Extracted data entries:
Segment Open

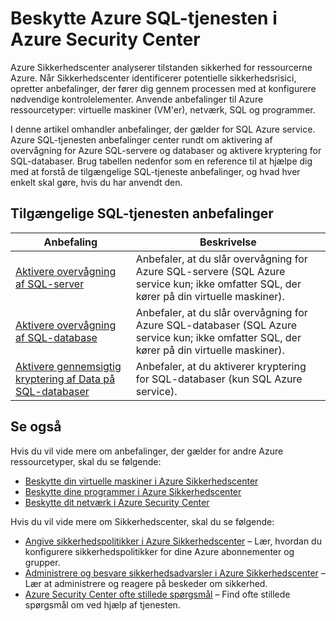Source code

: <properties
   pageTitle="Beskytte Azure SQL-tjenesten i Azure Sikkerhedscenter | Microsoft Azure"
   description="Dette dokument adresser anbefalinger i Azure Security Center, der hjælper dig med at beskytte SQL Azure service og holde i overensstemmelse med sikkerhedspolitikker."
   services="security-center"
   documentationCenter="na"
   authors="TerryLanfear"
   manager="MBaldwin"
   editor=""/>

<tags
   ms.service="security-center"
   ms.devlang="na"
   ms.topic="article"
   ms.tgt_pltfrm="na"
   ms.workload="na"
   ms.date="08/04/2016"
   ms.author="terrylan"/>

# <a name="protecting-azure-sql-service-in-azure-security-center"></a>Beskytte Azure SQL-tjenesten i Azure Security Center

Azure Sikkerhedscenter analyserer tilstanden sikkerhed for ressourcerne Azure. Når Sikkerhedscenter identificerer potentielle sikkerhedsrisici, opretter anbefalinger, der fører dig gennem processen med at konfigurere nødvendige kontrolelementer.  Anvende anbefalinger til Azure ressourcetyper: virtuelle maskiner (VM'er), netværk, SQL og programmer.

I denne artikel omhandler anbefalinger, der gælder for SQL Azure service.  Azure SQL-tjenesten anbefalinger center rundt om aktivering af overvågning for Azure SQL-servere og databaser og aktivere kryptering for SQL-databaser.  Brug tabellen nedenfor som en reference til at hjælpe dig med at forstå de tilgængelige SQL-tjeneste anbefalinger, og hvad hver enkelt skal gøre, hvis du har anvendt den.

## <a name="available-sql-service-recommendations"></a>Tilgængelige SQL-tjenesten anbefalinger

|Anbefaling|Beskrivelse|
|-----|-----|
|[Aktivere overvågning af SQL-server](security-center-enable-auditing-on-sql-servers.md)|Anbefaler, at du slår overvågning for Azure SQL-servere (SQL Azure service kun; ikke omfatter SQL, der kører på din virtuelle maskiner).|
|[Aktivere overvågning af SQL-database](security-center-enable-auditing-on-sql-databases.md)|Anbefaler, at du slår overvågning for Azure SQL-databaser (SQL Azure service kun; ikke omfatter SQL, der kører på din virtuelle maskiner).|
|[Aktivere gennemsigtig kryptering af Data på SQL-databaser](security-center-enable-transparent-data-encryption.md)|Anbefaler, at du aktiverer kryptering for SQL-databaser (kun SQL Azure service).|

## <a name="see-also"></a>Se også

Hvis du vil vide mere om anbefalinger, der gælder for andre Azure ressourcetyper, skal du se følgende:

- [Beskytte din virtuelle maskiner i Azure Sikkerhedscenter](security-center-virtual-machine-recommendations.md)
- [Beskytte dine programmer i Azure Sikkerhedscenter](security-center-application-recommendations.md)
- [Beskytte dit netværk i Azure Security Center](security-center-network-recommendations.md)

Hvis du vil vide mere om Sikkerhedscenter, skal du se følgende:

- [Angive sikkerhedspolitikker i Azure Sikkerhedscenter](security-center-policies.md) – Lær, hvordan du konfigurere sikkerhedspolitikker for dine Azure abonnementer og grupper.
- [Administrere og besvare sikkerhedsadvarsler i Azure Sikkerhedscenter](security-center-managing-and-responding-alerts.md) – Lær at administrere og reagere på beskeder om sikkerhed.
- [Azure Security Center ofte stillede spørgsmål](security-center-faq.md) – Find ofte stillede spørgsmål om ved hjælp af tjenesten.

Segment Closed

PROBLEM DETAILS:
When a line in the records above contains the word "name", copy it.

ANSWER FOR THE TASK:
# <a name="protecting-azure-sql-service-in-azure-security-center"></a>Beskytte Azure SQL-tjenesten i Azure Security Center
## <a name="available-sql-service-recommendations"></a>Tilgængelige SQL-tjenesten anbefalinger
## <a name="see-also"></a>Se også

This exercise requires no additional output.